Is the EU-China investment deal dead? It was last week sunk down by 599 votes to 30 in the European Parliament, but that’s not being taken very seriously in Beijing if the national press is anything to go by. China’s state media is a fair proxy for what the famously opaque ruling party is thinking, and it has been calm in its analysis. All this offers an interesting insight into how China sees Europe.
For China’s press, European protests – even the vote – are just hot air. It points out that background work on the deal continues to go ahead. So the legal text for the supposedly dead EU-China deal is still being reviewed, finalised and translated into the EU’s 24 official languages – which will be early next year. By which point, Emmanuel Macron will be holding the European Council presidency. ‘I expect that the conversation surrounding the deal will return to impartiality and rationality’, said Zhou Xiaoyan, an Tsinghua University academic commented to Xinhua News Agency.
The feeling in China is that, for all of the drama in the European Parliament, the French and Germans want this to go ahead – and will get their way in the end. ‘It must be said that Germany’s understanding of the situation is much deeper than many European countries’, one writes, and ‘Thankfully, one EU country has maintained its rationality’, another said. In China, Angela Merkel has long been respected as a stable politician with the right priorities – i.e., not one to let a fuss about human rights get in the way of a good trade deal.

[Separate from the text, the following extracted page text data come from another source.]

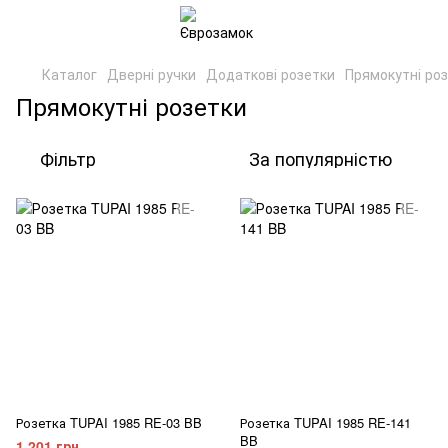
Каталог
Дверні ручки
Додаткові розетки
Прямокутні ро
Прямокутні розетки
Фільтр
За популярністю
Розетка TUPAI 1985 RE-03 BB
Розетка TUPAI 1985 RE-141
BB
1 201 грн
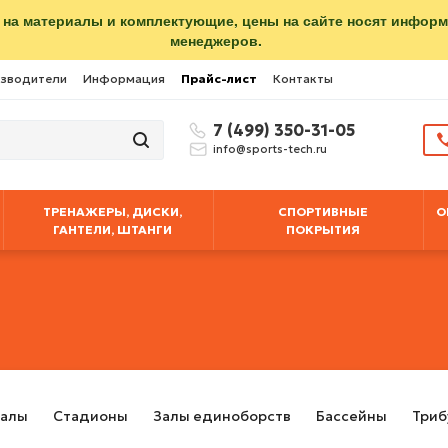
 на материалы и комплектующие, цены на сайте носят инфор
менеджеров.
зводители
Информация
Прайс-лист
Контакты
7 (499) 350-31-05
info@sports-tech.ru
ТРЕНАЖЕРЫ, ДИСКИ,
СПОРТИВНЫЕ
О
ГАНТЕЛИ, ШТАНГИ
ПОКРЫТИЯ
залы
Стадионы
Залы единоборств
Бассейны
Триб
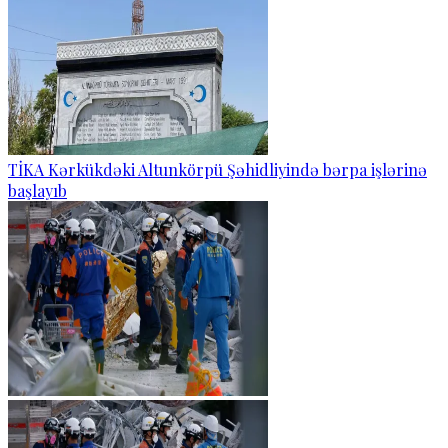
TİKA Kərkükdəki Altunkörpü Şəhidliyində bərpa işlərinə
başlayıb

Her campaign for building another massive gas pipe to Russia, Nord Stream 2, has come in defiance of outrage in the European Parliament. This will be closely followed in China.
But there is one threat. The incisive business paper, Caixin, points out that Merkel will soon be gone – and perhaps replaced by the Green Party’s Annalena Baerbock. ‘The vocal German Greens, who have been quite critical of the investment deal, may well be part of Germany’s next government, if not the leading coalition partner,’ it says. She certainly is vocal, having initiated an European Parliament resolution condemning human rights violations in Xinjiang, which paved the way for the EU’s sanctions on Chinese officials earlier this year.

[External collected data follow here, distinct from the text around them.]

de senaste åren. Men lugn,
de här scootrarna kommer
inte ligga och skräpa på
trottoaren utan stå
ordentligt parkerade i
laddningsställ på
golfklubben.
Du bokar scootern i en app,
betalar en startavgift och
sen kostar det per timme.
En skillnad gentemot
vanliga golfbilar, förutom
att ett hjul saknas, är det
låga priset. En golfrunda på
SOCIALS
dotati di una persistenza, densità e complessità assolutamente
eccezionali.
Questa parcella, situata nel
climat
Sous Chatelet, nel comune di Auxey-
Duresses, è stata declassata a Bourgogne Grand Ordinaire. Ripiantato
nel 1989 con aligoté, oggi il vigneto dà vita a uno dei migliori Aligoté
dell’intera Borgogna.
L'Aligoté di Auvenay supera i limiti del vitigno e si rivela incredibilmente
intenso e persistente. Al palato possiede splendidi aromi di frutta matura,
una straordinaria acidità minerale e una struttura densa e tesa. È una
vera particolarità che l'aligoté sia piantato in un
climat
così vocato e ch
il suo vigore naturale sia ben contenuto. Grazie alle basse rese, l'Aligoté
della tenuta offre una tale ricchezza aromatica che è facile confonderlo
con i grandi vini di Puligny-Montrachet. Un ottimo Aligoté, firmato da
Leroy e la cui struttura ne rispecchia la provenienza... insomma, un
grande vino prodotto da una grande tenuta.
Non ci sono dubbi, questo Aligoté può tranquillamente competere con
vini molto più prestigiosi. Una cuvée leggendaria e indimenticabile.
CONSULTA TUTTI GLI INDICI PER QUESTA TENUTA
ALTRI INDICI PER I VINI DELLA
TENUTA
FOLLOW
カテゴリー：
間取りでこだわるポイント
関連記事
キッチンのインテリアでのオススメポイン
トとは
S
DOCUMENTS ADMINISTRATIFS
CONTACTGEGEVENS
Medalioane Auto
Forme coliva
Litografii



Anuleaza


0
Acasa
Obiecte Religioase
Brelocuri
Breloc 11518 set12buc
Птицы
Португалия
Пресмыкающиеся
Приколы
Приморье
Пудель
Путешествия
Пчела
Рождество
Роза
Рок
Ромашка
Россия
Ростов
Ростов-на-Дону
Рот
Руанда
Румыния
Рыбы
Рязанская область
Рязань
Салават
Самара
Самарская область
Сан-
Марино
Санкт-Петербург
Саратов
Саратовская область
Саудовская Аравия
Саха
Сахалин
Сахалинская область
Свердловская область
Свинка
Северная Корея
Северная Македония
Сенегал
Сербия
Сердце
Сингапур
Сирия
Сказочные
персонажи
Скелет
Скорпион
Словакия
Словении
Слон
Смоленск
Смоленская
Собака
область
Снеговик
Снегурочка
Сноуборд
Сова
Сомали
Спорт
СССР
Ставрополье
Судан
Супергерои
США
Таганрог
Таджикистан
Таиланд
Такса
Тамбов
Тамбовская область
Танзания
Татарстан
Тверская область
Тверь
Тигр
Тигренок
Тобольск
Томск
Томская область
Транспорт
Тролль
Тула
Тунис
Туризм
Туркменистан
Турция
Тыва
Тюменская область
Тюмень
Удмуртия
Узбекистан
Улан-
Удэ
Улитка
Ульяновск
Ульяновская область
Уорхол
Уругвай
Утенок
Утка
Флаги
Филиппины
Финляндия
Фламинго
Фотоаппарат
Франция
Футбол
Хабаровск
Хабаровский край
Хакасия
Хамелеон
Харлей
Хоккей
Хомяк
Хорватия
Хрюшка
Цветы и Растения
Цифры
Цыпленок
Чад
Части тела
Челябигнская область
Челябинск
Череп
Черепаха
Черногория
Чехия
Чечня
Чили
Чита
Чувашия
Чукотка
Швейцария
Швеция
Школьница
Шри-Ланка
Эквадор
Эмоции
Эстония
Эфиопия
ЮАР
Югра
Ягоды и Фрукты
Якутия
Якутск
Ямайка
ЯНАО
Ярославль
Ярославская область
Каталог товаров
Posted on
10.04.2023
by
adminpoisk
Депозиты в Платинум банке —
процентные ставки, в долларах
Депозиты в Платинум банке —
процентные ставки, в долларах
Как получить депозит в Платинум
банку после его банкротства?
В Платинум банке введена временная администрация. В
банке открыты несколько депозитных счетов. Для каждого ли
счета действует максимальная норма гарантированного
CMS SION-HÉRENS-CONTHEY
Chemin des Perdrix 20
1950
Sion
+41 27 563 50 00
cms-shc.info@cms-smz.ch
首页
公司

China has always had trouble understanding why human rights concerns should play a part in trade talks or foreign policy at large. The commentary in state media assumes that leaders have to go through the motions, perhaps to assuage a domestic audience, but will ultimately seek a deal with Beijing. This mercantilist view risks underestimating the genuine strength of feeling over the Xinjiang issue. This might go some way to explain why China slapped sanctions on such a cross-section of British and European politicians. What was seen as a counter-productive move in the West makes more sense if you think, as the Chinese do, that human rights concerns are just noise in international trade.

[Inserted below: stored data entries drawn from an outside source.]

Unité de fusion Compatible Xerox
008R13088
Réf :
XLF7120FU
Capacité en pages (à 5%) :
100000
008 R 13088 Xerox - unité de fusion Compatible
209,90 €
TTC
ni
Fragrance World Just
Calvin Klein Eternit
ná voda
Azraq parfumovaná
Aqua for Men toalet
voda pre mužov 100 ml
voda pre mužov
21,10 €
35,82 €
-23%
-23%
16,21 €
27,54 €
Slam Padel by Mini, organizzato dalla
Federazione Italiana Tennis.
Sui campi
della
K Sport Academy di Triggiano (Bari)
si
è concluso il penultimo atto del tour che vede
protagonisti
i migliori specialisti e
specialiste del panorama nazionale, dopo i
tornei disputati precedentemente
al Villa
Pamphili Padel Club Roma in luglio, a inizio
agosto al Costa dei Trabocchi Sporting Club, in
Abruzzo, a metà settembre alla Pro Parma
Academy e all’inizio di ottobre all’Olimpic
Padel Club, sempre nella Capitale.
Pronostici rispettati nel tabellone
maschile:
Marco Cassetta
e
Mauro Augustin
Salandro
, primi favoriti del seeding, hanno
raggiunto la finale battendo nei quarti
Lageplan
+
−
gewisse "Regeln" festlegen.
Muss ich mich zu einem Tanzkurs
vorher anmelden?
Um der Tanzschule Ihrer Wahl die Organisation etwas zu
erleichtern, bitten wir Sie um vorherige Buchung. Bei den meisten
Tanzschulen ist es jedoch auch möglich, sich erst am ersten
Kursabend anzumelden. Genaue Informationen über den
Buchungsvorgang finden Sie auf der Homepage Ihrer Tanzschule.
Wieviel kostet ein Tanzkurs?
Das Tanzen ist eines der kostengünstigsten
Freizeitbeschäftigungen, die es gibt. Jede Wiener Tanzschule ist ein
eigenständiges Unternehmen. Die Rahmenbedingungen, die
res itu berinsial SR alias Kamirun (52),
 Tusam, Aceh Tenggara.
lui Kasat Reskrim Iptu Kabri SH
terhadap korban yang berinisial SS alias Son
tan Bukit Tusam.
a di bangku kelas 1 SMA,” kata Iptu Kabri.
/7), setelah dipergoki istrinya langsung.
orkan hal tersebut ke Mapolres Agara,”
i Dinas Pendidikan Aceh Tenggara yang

For years Beijing has done well out of former Chinese leader Deng Xiaoping’s foreign policy maxim of ‘hide your strength, bide your time’. The CCP may not be keen on hiding its strength anymore, but when it comes to this investment deal (already seven years in the making), it is willing to bide a little more time. It is betting that, in the end, money will speak loudest in Europe. At the end of the day, it may even be right.